Due to their lipophilic structure, thyroid hormones do not travel well in blood by itself, due to water being 92% of blood composition. For this reason, these hormones need to be bound to transport proteins. Only about 0.04% of T₄ and 0.3% of T₃ present in the serum are unbound and free. 70% of both hormones are bound to thyroxine-binding globulin (TBG), 20% are bound to thyroxine-binding prealbumin (TBPA), and 5% are bound to human serum albumin (HSA). Although HSA is much more highly concentrated than the other two transport proteins, TBG’s affinity to the iodothyronines is more than 7000 times stronger than HSA and 50 times stronger than TBPA. The location of the production of these transport proteins varies. TBG is mainly produced in the liver. TBPA can be produced by the liver, kidney, and even parts of the brain’s meninges and ventricles. Lastly, HSA, which occupies more than 50% of the total serum proteins, is also produced in the liver (Refetoff, 2015). 

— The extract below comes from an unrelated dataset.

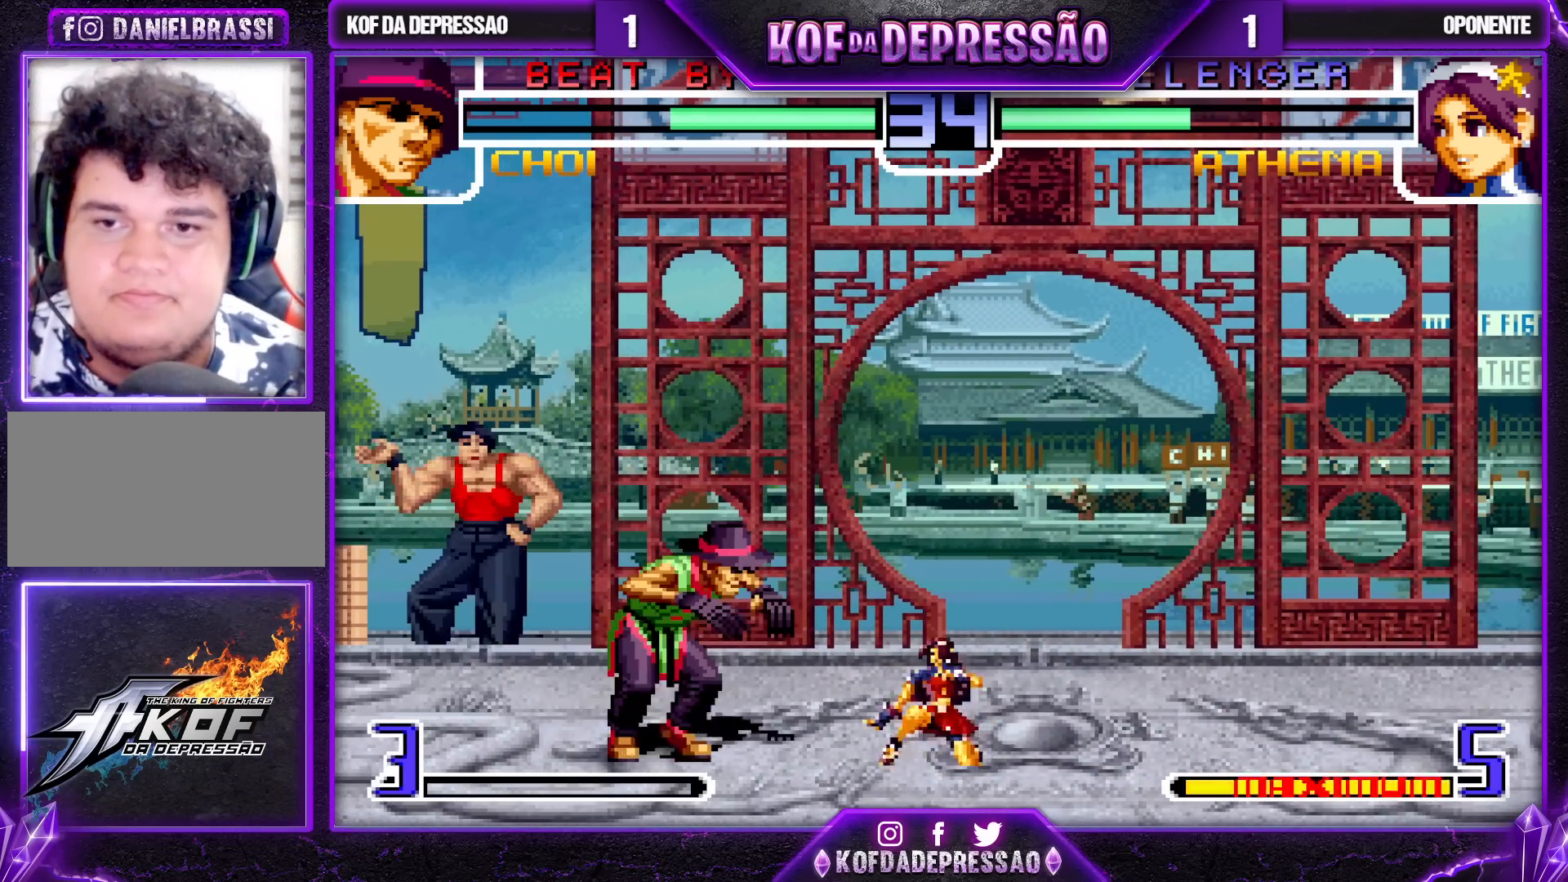
{"buttons": [], "left_stick": "down", "events": [[17, "left_stick", "center"], [233, "R1", "down"], [333, "R1", "up"], [500, "left_stick", "down"]]}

The general metabolism of iodothyronines takes place in different areas of the body. Three different types of deiodinases are known to have different functions. Type 1 deiodinase (D1) is mainly found in the liver, kidneys, and thyroid. This enzyme’s main function is to increase T₃ levels in the blood by deiodination T₄ hormones as well as clearing any inactive rT₃. Type 2 deiodinase (D2) can be found in the central nervous system, pituitary, skeletal muscles, and brown adipose tissue, maintaining the levels of T₃ in the serum. D2 is also present and active within cells to convert T₄ into T₃ in order to activate any cell-specific physiological changes. Finally, type 3 deiodinase (D3) is only found in the brain. The purpose of D3 solely on regulating the active T₃ concentration by deactivating T₃ into rT₃ (Peeters & Visser, 2017).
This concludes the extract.